Trust and Solidarity Save Lives and Make for Resilient Local Development, Finds Newly Published National Human Development Report

Dec 8, 2016

Steliana Nedera, UNDP Serbia Deputy Resident Representative, Predrag Terzic, Mayor of Kraljevo City and Ivan Bosnjak, State Secretary in the Ministry of State Administration and Local Self-Government, at today's launch event in Kraljevo

Since 1992, UNDP has spearheaded Human Development, a people-centered approach to development that not only focuses on the national incomes, but also on the ability of individuals to develop their full potential to lead healthy, productive and creative lives. However, societies and communities are increasingly facing various threats along that path: from economic and demographic downturns to floods and earthquakes.

The 4th National Human Development Report for Serbia (NHDR) is entitled Social Capital: The Invisible Face of Resilience. Resilience has different meanings in different disciplines. Although the idea is not new, the term began to gain popularity following the 2008 global financial crisis, but most of the definitions focusing too narrowly on responding to shocks in order to maintain the current state of affairs.

In this report we looked at the resilience as the ability of Serbian municipalities to resist, absorb, adapt and recover from the effects of natural disasters – and to “build back better”. There is a growing recognition that all disasters are actually influenced by human action and inaction, and development choices. Nowadays, countries with high and very high progress in human development, including Serbia, increasingly pay a high price in the face of devastating events. The 2014 floods come to mind, which affected more than 20 per cent of Serbia’s population, causing EUR 1.7 billion in damages, effectively pushing the country into a recession.
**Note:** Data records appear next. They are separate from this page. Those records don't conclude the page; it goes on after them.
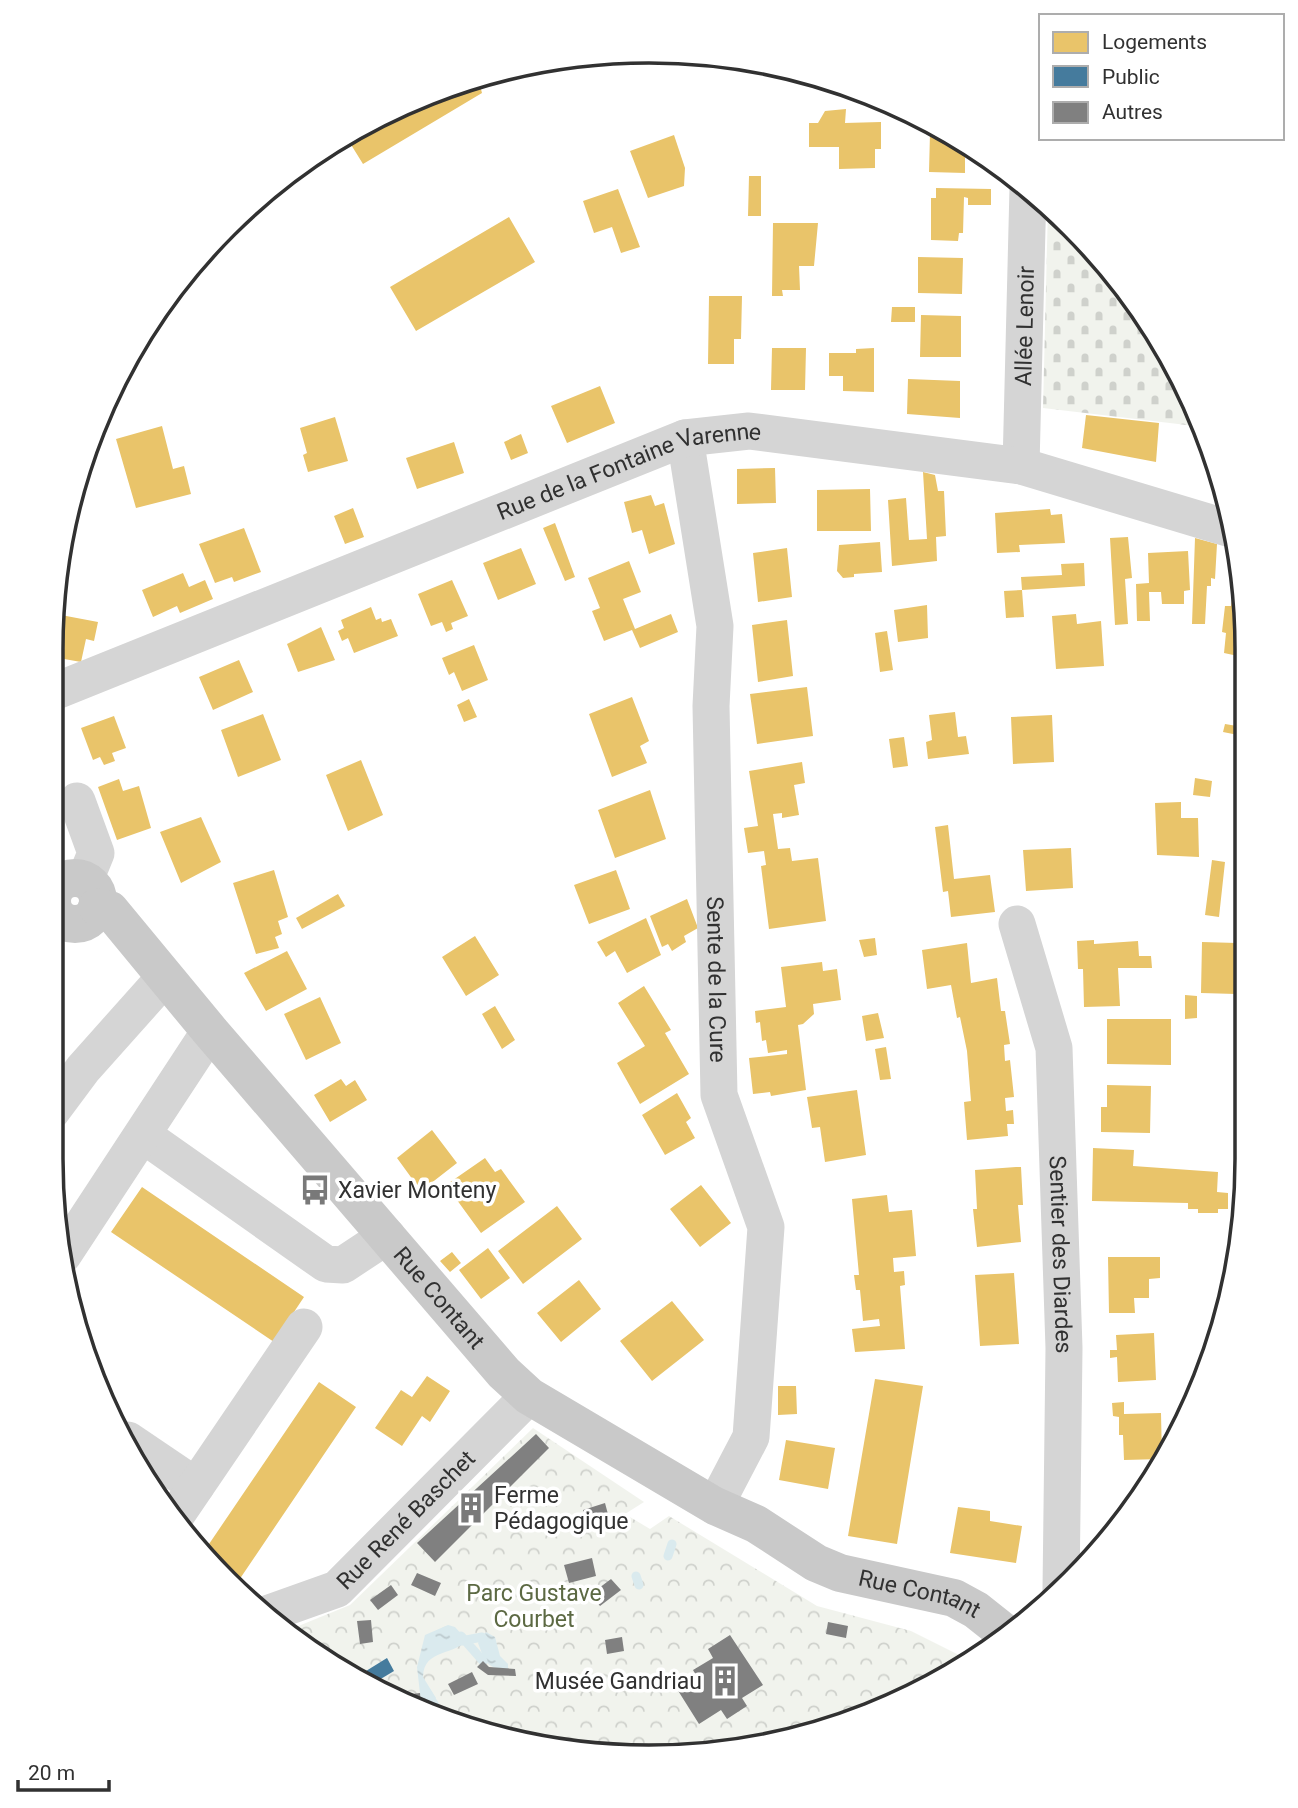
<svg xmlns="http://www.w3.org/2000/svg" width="1298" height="1808" font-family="Roboto,sans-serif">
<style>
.cemetery{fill:url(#cemetery-stones)}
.park{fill:url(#park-crowns)}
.water{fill:url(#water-ripples)}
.homes{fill:#e9c46a}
.public{fill:#457b9d}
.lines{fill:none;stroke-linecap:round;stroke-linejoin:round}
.stream{stroke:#daeaee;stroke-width:9}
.building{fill:#808080}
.minor{stroke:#d5d5d5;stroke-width:37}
.major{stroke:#c9c9c9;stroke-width:38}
.labels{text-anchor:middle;stroke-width:7;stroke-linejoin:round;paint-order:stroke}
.street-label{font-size:23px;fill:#313131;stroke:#fff}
.poi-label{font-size:23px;fill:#313131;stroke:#fff;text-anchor:start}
.park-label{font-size:23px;fill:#5c6943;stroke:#fff}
.rim{fill:none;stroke:#313131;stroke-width:3.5}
</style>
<defs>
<pattern id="cemetery-stones" width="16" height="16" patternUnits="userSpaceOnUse" patternTransform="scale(1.75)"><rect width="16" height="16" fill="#f1f3ed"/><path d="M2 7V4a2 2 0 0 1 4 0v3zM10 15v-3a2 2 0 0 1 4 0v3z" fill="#cfd1cc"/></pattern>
<pattern id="park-crowns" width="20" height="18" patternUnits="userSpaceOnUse" patternTransform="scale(1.75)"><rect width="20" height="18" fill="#f1f3ed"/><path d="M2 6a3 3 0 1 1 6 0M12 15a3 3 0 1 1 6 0" fill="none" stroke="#cfd1cc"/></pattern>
<pattern id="water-ripples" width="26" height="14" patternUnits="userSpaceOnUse" patternTransform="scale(1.75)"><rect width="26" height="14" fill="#daeaee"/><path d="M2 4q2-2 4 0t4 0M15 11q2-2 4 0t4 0" fill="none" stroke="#bcc9cd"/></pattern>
</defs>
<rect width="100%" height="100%" fill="#fff"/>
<path class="cemetery" d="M1048,207L1099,255L1196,410L1195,426L1043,408Z"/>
<path class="park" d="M533,1428L644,1502L625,1514L650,1529L669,1516L817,1606L911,1631L965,1658L878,1712L727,1752H571L385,1696L300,1639L296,1627L350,1605Z"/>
<path class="water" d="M448,1625L455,1627L464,1637L471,1636C455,1658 424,1647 423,1677L436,1698L421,1702L417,1667L425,1635Z
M486,1632L495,1637L500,1656L508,1664V1670C485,1668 485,1661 478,1643Z"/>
<path class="homes" d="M478,78L482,93L363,164L345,135L457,82Z
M846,109L845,123L881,122V149H875V168L839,169V147H809V123H818L825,111Z
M930,133L948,134L965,145V173L929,172Z
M674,135L685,168L684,186L648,198L630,151Z
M749,176H761V216H748Z
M936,188L991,189V205H968V198L964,197L963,233H959L958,241L931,240V198H936Z
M618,189L640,247L621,253L612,227L594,233L583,201Z
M509,217L535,262L416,331L390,287Z
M773,223H818L814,266H799L800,290H782L783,296H772Z
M918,257L963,258L962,294L918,293Z
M709,296H742L741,339H734V364H708Z
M892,307H915V322H891Z
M921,315L961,316V357H920Z
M772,348H806L805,390H771Z
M874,348V392L843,391V376H829V353H856V349Z
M908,379L960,381V418L907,414Z
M600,386L615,423L567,443L551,406Z
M1086,415L1159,423L1156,462L1082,448Z
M335,417L348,461L308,472L303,455L307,453L300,428Z
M162,426L173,469L184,466L191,494L136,508L116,439Z
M521,434L528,453L511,460L504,442Z
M454,442L464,473L417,489L406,458Z
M775,468L776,503L737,504V469Z
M923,472L935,475L938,491H944L946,536L936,537L937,561L892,566L888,500L906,498L909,540L927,539Z
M870,489L871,531H817V490Z
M651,495L655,506L664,503L675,544L649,554L642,530L632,533L624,502Z
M353,508L364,537L345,544L334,516Z
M1050,509L1051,515L1062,514L1065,543L1019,545L1020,552L997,553L995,513Z
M555,523L575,577L565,581L543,528Z
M244,528L261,572L234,582L232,577L215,583L199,544Z
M1128,537L1132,578L1125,579L1128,624L1115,625L1110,538Z
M1195,538L1217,544L1215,579L1211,578V586H1207L1205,624H1192Z
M880,542L882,572L854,574V577L843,578L837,571L839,545Z
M521,548L536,584L498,600L483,563Z
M787,548L792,597L758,602L753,553Z
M1188,551L1190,590L1184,591V604H1162L1161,592H1149L1150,621H1137L1136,584L1149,583L1148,553Z
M1238,556L1242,571L1243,668H1237L1238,656L1224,653L1226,633L1222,632L1225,606H1231Z
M629,561L641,592L623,599L635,629L671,614L678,632L640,648L632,630L604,641L592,611L600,608L588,578Z
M1084,563L1085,586L1022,590L1021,577L1062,575L1061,564Z
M183,573L189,587L205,580L213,599L180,613L177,606L153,617L142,590Z
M452,580L468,616L451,623L453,629L446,632L442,622L431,626L418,594Z
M1022,590L1024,617L1006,618L1004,591Z
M927,605L928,638L898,642L894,610Z
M371,607L376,620L381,618L382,622L391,619L398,636L354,653L348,638L342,641L338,631L344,628L341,620Z
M1076,614L1077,624L1101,621L1104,666L1056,669L1052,616Z
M61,615L98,622L94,641L86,639L81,662L53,657Z
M787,620L793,676L758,682L752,625Z
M321,627L335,660L298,672L287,644Z
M887,631L893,670L880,672L875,633Z
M474,645L488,680L462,691L454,672L449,675L442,658Z
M239,660L253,692L213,710L199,677Z
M807,687L813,736L757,744L750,694Z
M632,697L649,741L640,746L647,763L612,777L589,714Z
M469,699L477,717L464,722L457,705Z
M955,712L958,737L966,736L969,754L928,759L926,742L932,740L929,715Z
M263,714L281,760L238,777L221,730Z
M1052,715L1054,762L1013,764L1011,717Z
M114,716L126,748L112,753L115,761L104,765L100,757L93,760L81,728Z
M1225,724L1243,727V736L1223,732Z
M904,737L908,766L893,768L889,739Z
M361,760L383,815L348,831L326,775Z
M802,762L805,783L794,785L799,815L782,818V813L773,814L778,849L790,848L792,861L818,858L826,921L769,929L761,866L766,865L764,851L748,853L744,828L758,826L749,771Z
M1195,778L1212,781L1210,797L1193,795Z
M119,779L123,791L139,786L151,828L117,840L98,787Z
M650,790L666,839L615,858L598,810Z
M1181,802V818H1198L1199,857L1157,855L1155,803Z
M201,817L221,862L181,883L160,832Z
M948,825L954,879L990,875L995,912L951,917L948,891L943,892L935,827Z
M1071,848L1073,888L1026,891L1023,850Z
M1212,860L1225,862L1219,917L1205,915Z
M274,870L288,917L278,921L282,934L275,937L279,948L256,954L233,883Z
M616,870L630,909L589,924L574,885Z
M338,894L345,906L302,929L296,918Z
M687,899L698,928L684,936L686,942L672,951L668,944L662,947L650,916Z
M646,918L661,955L627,973L615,951L606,957L597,942Z
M475,936L499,975L466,996L442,957Z
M875,938L877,955L864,957L859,940Z
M1094,940V944L1138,941L1139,956H1151L1152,968H1118L1120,1006L1084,1007L1083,969H1078L1077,941Z
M1202,942L1237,943L1236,994L1201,993Z
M967,943L971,983L997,978L1001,1011H1005L1010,1044L1004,1045L1005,1061L1010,1060L1014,1097L1005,1098L1006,1111L1013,1110L1014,1124H1007L1008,1136L967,1140L964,1102L971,1101L967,1051L960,1017L957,1018L951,985L927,989L922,950Z
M287,951L307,989L266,1011L244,973Z
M822,962L823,971L837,969L841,1000L813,1004L814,1014L803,1024L798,1025L806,1090L771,1096L770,1092L753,1094L749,1058L787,1054V1050L768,1053L766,1040L762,1041L760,1022L756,1023L755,1011L786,1007L781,967Z
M644,986L671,1030L665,1033L689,1074L640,1104L617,1063L645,1046L618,1003Z
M1185,995L1197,996V1018L1185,1019Z
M320,997L341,1043L306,1060L284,1014Z
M51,1002L64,1028L51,1036Z
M495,1006L515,1040L502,1049L482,1014Z
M878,1013L884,1038L866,1041L862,1016Z
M1107,1019H1171V1065L1107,1064Z
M886,1047L891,1079L880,1080L875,1049Z
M341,1079L346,1086L355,1080L367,1100L330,1122L314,1095Z
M1107,1085L1151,1086L1150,1133L1101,1132V1107H1107Z
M857,1090L866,1155L825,1162L820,1127L812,1128L807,1097Z
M677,1093L691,1118L686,1122L695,1138L665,1155L642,1115Z
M432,1130L457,1163L421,1191L397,1158Z
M1093,1148L1134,1150L1133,1166L1218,1172L1217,1192L1228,1193V1209H1218V1213H1198V1209H1188V1203L1092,1201Z
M485,1158L495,1172L501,1169L525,1202L481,1233L446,1185Z
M1016,1167H1021L1023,1205H1018L1021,1242L977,1247L973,1209H977L975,1170Z
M701,1185L731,1223L700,1247L670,1209Z
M142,1187L304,1297L274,1342L111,1232Z
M887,1195L889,1212L912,1210L916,1256L893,1258L894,1272L904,1271L905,1285L900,1286L905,1349L855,1352L852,1329L880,1326L879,1319L863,1321L860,1290H856L854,1275H859L852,1199Z
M557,1206L582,1239L523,1284L498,1251Z
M488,1248L510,1278L481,1299L459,1270Z
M452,1252L461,1263L450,1272L440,1261Z
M1108,1257H1160V1278L1149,1279V1298H1134L1135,1313H1109Z
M1014,1273L1019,1344L980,1346L975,1275Z
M579,1280L601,1309L561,1342L537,1313Z
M672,1301L704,1340L652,1381L620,1341Z
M1154,1333L1156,1380L1118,1382L1117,1357L1110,1358V1350H1117L1116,1335Z
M427,1376L450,1391L430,1422L422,1416L402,1446L375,1428L401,1390L412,1397Z
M875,1379L923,1386L897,1544L848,1536Z
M319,1382L356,1407L235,1586L194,1539L207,1547Z
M778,1386H796L797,1414L778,1415Z
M1124,1402V1414L1161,1413L1162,1459L1124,1460L1123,1435H1119V1417L1113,1416L1112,1403Z
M786,1440L835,1448L828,1489L779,1480Z
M958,1507L990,1511V1521L1022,1526L1016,1563L950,1553Z"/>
<path class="public" d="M387,1658L394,1671L374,1683L366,1671Z"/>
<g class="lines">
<path class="stream" d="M668,1556L672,1544
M636,1576L639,1585
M461,1636L483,1661
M461,1641L482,1637L487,1646
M426,1691L439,1712"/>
</g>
<path class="building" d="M536,1434L549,1448L435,1562L417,1543Z
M605,1503L609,1518L587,1525L583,1510Z
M592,1558L596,1576L569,1583L564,1565Z
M417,1573L441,1583L435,1596L411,1585Z
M611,1579L621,1590L600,1606L591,1594Z
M391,1585L398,1595L378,1610L370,1600Z
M371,1620L373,1642L360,1644L357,1621Z
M828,1622L848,1626L846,1638L826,1634Z
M730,1635L763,1685L742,1698L747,1706L727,1719L721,1710L699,1724L677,1689L697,1677L693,1670L713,1658L708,1649Z
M622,1637L624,1651L607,1654L605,1640Z
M483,1661L489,1667L515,1669L516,1676L488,1675L477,1667Z
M472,1672L478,1684L454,1695L448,1684Z
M420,1693L421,1707L396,1699V1696Z"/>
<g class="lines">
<g class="minor">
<path id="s1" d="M685,438L715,626L711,706L719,1095L766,1227L751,1437L715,1506"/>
<path id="s2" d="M1021,466L1028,188"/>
<path id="s3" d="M51,693L685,438L749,431L1021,466L1231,529"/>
<path d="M77,801L96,853L85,880"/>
<path id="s4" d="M1017,924L1054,1048L1064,1348L1061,1590"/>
<path d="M51,1112L83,1069L157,986"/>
<path d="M143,1135L326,1264L343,1265L387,1236"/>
<path d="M63,1255L210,1031"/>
<path d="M128,1440L196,1486"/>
<path d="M175,1517L304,1327"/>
<path id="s5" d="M264,1615L337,1589L529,1396"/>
</g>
<g class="major">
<circle cx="75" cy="901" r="23"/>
<path id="s6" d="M97,907L110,910L210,1031L504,1373L529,1396L715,1506L756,1524L816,1563L840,1573L954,1598L976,1610L1005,1633"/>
</g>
</g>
<defs>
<g id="bus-bare" transform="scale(2.415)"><path d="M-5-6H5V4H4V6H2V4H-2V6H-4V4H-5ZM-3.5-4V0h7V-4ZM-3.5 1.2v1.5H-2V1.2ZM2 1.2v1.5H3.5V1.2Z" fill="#797979" stroke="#fff" stroke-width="2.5" paint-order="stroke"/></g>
<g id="building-bare" transform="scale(2.415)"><path d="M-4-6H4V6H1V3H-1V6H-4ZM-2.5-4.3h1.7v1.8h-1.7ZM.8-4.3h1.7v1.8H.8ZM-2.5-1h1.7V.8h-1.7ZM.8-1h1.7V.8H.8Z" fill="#797979" stroke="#fff" stroke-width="2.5" paint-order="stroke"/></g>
</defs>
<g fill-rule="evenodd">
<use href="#bus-bare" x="315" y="1190"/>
<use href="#building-bare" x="471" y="1508"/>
<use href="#building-bare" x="725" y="1681"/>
</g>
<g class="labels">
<g class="street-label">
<text dy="8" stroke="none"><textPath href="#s2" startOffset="140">Allée Lenoir</textPath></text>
<text dy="8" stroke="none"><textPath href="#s3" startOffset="621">Rue de la Fontaine Varenne</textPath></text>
<text dy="8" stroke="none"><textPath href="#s1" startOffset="544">Sente de la Cure</textPath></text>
<text dy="8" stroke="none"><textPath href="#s4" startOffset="336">Sentier des Diardes</textPath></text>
<text dy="8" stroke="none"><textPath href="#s6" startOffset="522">Rue Contant</textPath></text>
<text dy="8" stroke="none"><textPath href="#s5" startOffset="175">Rue René Baschet</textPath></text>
<text dy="8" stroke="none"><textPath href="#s6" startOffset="1096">Rue Contant</textPath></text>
</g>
<g class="poi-label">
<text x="338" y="1198">Xavier Monteny</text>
<text x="494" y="1503">Ferme<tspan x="494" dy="26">Pédagogique</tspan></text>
<text x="702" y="1689" text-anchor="end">Musée Gandriau</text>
</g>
<g class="park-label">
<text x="534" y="1601">Parc Gustave<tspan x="534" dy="26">Courbet</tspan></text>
</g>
</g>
<path d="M0 0H1298V1808H0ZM649 63H649A586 586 0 0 1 1235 649V1159A586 586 0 0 1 649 1745H649A586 586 0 0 1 63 1159V649A586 586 0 0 1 649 63Z" fill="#fff" fill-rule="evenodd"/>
<path class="rim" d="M649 63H649A586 586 0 0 1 1235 649V1159A586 586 0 0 1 649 1745H649A586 586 0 0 1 63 1159V649A586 586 0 0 1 649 63Z"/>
<rect x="1039" y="14" width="245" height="126" fill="#ffffff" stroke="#adadad" stroke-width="2"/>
<rect x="1053" y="32" width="35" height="21" fill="#e9c46a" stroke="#adadad" stroke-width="2"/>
<text x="1102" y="49" font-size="21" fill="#313131">Logements</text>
<rect x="1053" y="66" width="35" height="21" fill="#457b9d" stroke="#adadad" stroke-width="2"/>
<text x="1102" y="84" font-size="21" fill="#313131">Public</text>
<rect x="1053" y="102" width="35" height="21" fill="#808080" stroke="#adadad" stroke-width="2"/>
<text x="1102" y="119" font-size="21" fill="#313131">Autres</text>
<path d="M18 1780v10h91v-10" fill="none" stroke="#313131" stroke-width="3.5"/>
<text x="28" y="1780" font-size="21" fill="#313131" stroke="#ffffff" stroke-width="5" paint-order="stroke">20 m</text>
</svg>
Clearly, all economic, environmental and institutional challenges related to resilience could not be addressed in a single report. This is partially explaining why the Government of the Republic of Serbia and UNDP decided to look deeper into the invisible face of resilience – the social capital – as manifested by peoples’ actions in times of crisis.

How to better prepare for the crisis? How to engage volunteers and distribute humanitarian aid more efficiently? Why is it important to include women in disaster risk preparedness and response? How to prevent the poor, persons with disabilities, the elderly and children from becoming even more vulnerable during a crisis?  Why do partnerships between the state and non-state actors matter? These are only some questions that the report answers. This National Human Development Report (NHDR) shows the importance of communication, partnerships and coordination, solidarity and volunteerism, humanitarian aid, social inclusion and trust.

Findings emerge from the analysis of hundreds of compelling stories and testimonies, collected through direct interviews with citizens and local authorities. By bringing all the views together, the NHDR offers a set of actionable recommendations on how to strengthen the social fabric to reinforce the resilience of communities.

In addition to diagnosing the problem, the report seeks to compare municipalities through the Capitals for Resilience Index, which was specifically constructed for this purpose. Notwithstanding the Index’s limitations, primarily its inability to capture important non-measurable aspects, it effectively complements the findings from the field. However, it was impossible to capture in the entirety the wealth of information that the research team collected. Our attempt to open the debate about resilience by portraying the local communities and providing measurements and ranking might have been too ambitious, taking into account a multitude of factors that make up resilience. But it is hoped that the selection of empirical and practical information presented in this report will help Serbian municipalities and other development stakeholders to strengthen social and institutional mechanisms in order to minimize costs of disasters, build capacity to manage and sustain development momentum, and maximize transformative potentials.